Supplementary material

Biased codon usage near intron-exon junctions: selection on splicing enhancers, splice site recognition or something else?

Jean-Vincent Chamary and Laurence D. Hurst

Department of Biology and Biochemistry, University of Bath, Bath, UK, BA2 7AY

Corresponding author: Hurst, L.D. ().

Dataset of complete coding sequences

We started with the same version of the human exon-intron database employed by Eskesen et al. [1], which contains 47 908 exons from 7150 entries. However, many sequences are incomplete, not starting with ATG and/or not finishing with a stop codon. These were eliminated. Sequences with non-terminal in-frame stop codons were also excluded. Moreover, many genes are duplicates of some variety, either different but similar genes, different versions of the same gene or, in some cases, identical copies of the same gene. We therefore performed an all-against-all BLAST (using E = 0.001), eliminating all but one of each duplicate cluster. We arbitrarily retained the longest entry or, when several long coding sequence were present, selected one at random. Of the remaining coding sequences, we cross-referenced the protein identifier with NCBI (http://www.ncbi.nlm.nih.gov), which revealed five non-human genes. Before ignoring first and last exons, this left 18 414 exons from 2033 genes. Our final dataset consisted of 14 407 exons in 1802 genes.

Proportional usage of synonymous codon pairs as a function of distance from junctions

All exons were trimmed so that the first and last codons were whole (i.e. removing 0–2 nucleotides from both ends). Each exon was divided in two, the first half being considered the 5’-end, the second the 3’-end. Under this protocol no given codon can be counted more than once. Running towards the interior of an exon, the distance from the intron-exon junction is the number of whole codons between a given codon and the junction pertinent to the half-exon. The first whole codon at each end was hence the 0th codon.

For each synonymous codon pair of interest, we count the number of codons at each position relative to the intron-exon junction. We estimate biases by considering the proportional use of the first codon within the pair, which is given by codon1/(codon1 + codon2). The 0th codon was excluded due to known preferences at junctions (e.g. because AAG is often the last codon at the 3’ end of an exon [2], AAA will be comparatively rare).

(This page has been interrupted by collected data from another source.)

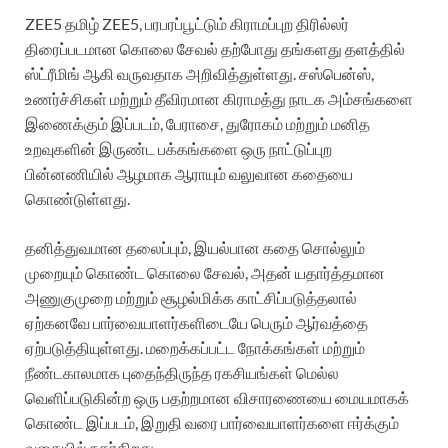
ZEE5 தமிழ் ZEE5, பரபரப்பூட்டும் கிராமப்புற திரில்லர்
திரைப்படமான கொலை சேவல் தற்போது தங்களது தளத்தில்
ஸ்ட்ரீமிங் ஆகி வருவதாக அறிவித்துள்ளது. சஸ்பென்ஸ்,
உணர்ச்சிகள் மற்றும் தீவிரமான கிராமத்து நாடக அம்சங்களை
இணைக்கும் இப்படம், பேராசை, துரோகம் மற்றும் மனித
உறவுகளின் இருண்ட பக்கங்களை ஒரு நாட்டுப்புற
பின்னணியில் ஆழமாக ஆராயும் வலுவான கதையை
கொண்டுள்ளது.
தனித்துவமான தலைப்பும், இயல்பான கதை சொல்லும்
முறையும் கொண்ட கொலை சேவல், அதன் யதார்த்தமான
அணுகுமுறை மற்றும் சூழல்மிக்க காட்சிப்படுத்தலால்
ஏற்கனவே பார்வையாளர்களிடையே பெரும் ஆர்வத்தை
ஏற்படுத்தியுள்ளது. மறைக்கப்பட்ட நோக்கங்கள் மற்றும்
நீண்டகாலமாக புதைந்திருந்த ரகசியங்கள் மெல்ல
வெளிப்படுகின்ற ஒரு பதற்றமான விசாரணையை மையமாகக்
கொண்ட இப்படம், இறுதி வரை பார்வையாளர்களை ஈர்க்கும்
வகையில் நகர்கிறது.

Proportional representation of codons in candidate exonic splicing enhancer hexamers

We counted the number of occurrences of each of the 64 possible codons in a list of strong candidate hexamers, separated into clusters with high sequence similarity (kindly provided by Will Fairbrother, [3]) that define human ESEs. From these clusters we determined whether a given hexamer enhanced splicing at the 5’ and/or 3’-ends of exons. We then split each hexamer in the non-redundant lists into four codons (starting at positions 1, 2 and 3), which yielded 95 hexamers for the 5’-end (a 380-codon set) and 177 hexamers with 3’ activity (708-codon set). A list of 238 hexamers that is not split by 5’ or 3’ activity can be obtained from the RESCUE-ESE web server (http://genes.mit.edu/burgelab/rescue-ese).

References

1 Eskesen, S.T. at al. (2004) Natural selection affects frequencies of AG and GT dinucleotides at the 5' and 3' ends of exons. Genetics 167, 543–550

2 Sun, H. and Chasin, L.A. (2000) Multiple splicing defects in an intronic false exon. Mol. Cell. Biol. 20, 6414–6425

3 Fairbrother, W.G. et al. (2002) Predictive identification of exonic splicing enhancers in human genes. Science 297, 1007–1013


Figure 1. The proportional usage of one codon within a synonymous pair as a function of distance from intron-exon junctions. For each of the following synonymous codon pairs, the plot for the distance from the 5’-end (in the 5’ to 3’ direction) of the exon is plotted on the left hand side, whereas distance from the 3’-end of the exon (in the 3’ to 5’ direction) is plotted on the right hand side. The plotted lines are the best fit regression lines weighted by the number of codons in the sample, for each given codon pair, at the given distance. For a statistical resume of results, see Table 1 in the main text.